REPUBLIKA.CO.ID, JAKARTA -- Kementerian Kelautan dan Perikanan mendorong ekspor udang meskipun harga turun hingga 30 persen dalam dua bulan terakhir semester I/2014. Ekspor perlu dilakukan untuk mengantisipasi kelebihan pasokan.
Dirjen Pengolahan dan Pemasaran Hasil Perikanan KKP Saut P Hutagalung menyatakan ekspor penting dilakukan agar tidak menimbulkan dampak yang lebih luas, seperti penumpukan pasokan di "cold storage" dan mengganggu produksi dari petambak.
"Kalau ditahan terus tidak dilepas (ekspor) petambak yang jadi korban, karena tidak ada yang beli, ini berpengaruh terhadap industri udang nasional, supaya bisa jalan," katanya, Selasa (1/7).
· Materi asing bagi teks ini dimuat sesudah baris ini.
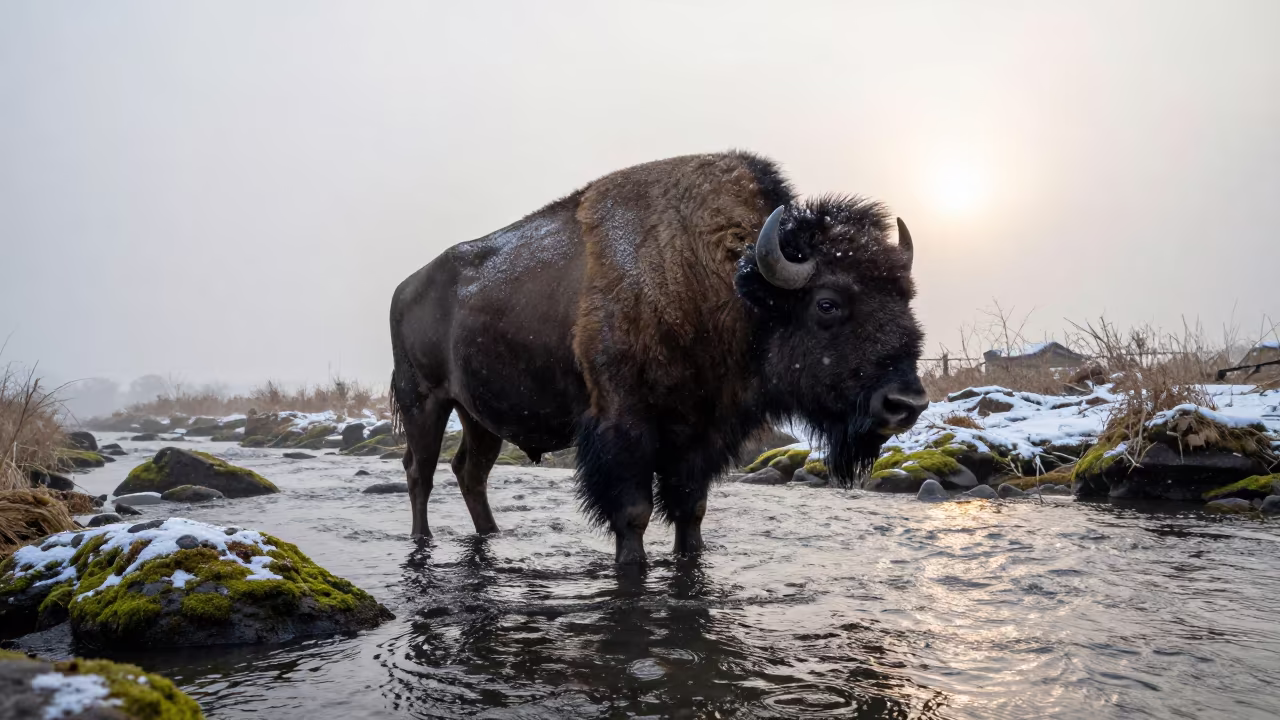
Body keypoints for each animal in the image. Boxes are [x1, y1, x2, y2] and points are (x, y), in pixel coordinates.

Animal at [390, 151, 927, 563]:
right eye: (828, 303)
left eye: (906, 297)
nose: (907, 403)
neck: (722, 283)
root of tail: (404, 287)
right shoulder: (624, 429)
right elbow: (634, 514)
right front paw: (632, 565)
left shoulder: (702, 438)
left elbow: (690, 512)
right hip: (424, 403)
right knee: (420, 471)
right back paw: (422, 539)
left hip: (479, 417)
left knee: (470, 472)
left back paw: (491, 535)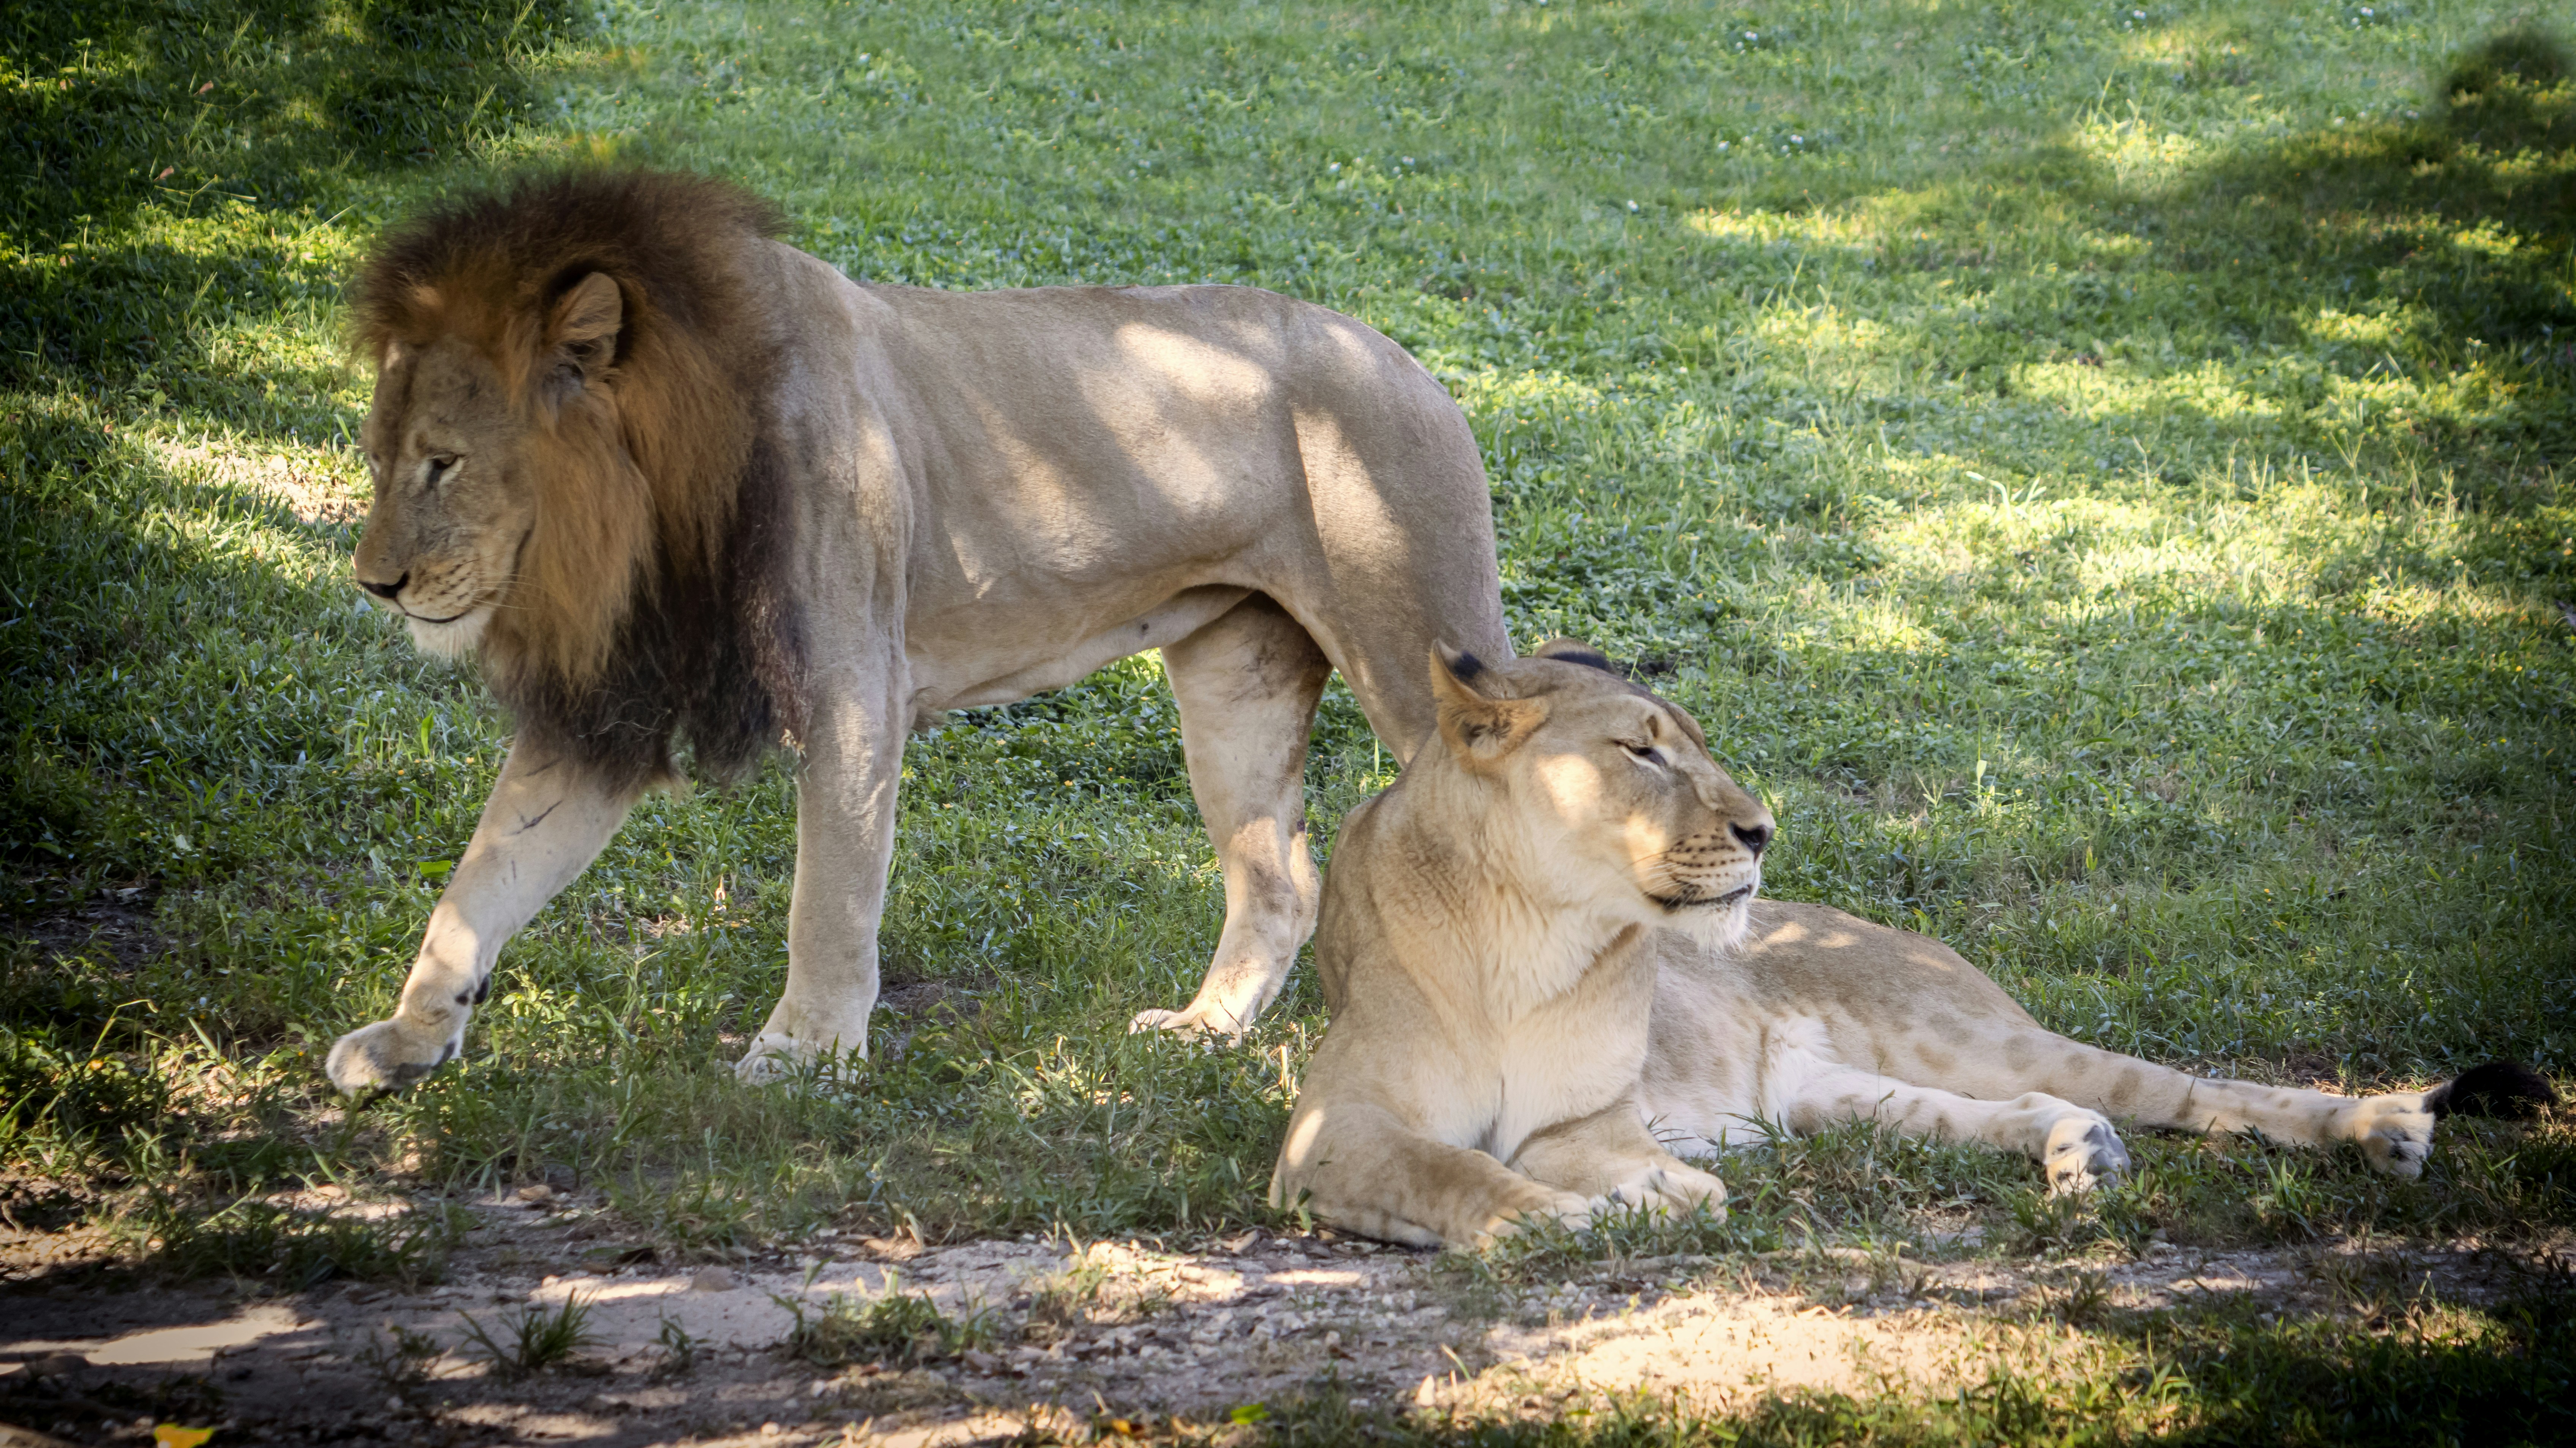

Saut mengakui, harga udang memang tengah menurun ke Rp55.000 per kilogram dari Rp100.000 per kilogram dalam kondisi tak wajar. Namun, kondisi ini masih di atas biaya produksi dan di atas harga sebelumnya dalam kondisi normal Rp40.000 per kilogram.
"Sekarang harga mulai naik, 30 sen tidak besar tetapi sebanding antara yang naik dan yang turun, yang kedua kurs juga positif untuk ekspor, harus dipertimbangkan," katanya.
Dia mendesak para pengusaha untuk mengekspor sebelum bulan Oktober karena setelah bulan tersebut tidak ada lagi kesempatan untuk mengekspor tahun ini.
"Artinya, pasti akan memumpuk, jangan melihat harga turun enggak mau ekspor, sekarang harus dihitung betul karena sudah waktunya," katanya.
Saut menegaskan meskipun naiknya tidak signifikan, tetapi dia menyakinkan pengusaha bahwa ekspor tidak akan membuat merugi karena saat ini harga udang tengah mencari keseimbangannya.
"Harga tinggi, digabung dengan harga rendah, supaya tidak rugi 'packers' harus bisa melepas, sehingga bisa menerima tambak-tambak yang panen, sepanjang masih ada keuntungan sudah waktunya melepas," katanya.
Dia mengatakan saat ini Indonesia merupakan pengekspor terbesar udang selain India, Argentina dan Ekuador, oleh karena itu kebutuhan pasar dunia tidak bisa dipenuhi tanpa adanya ekspor Indonesia.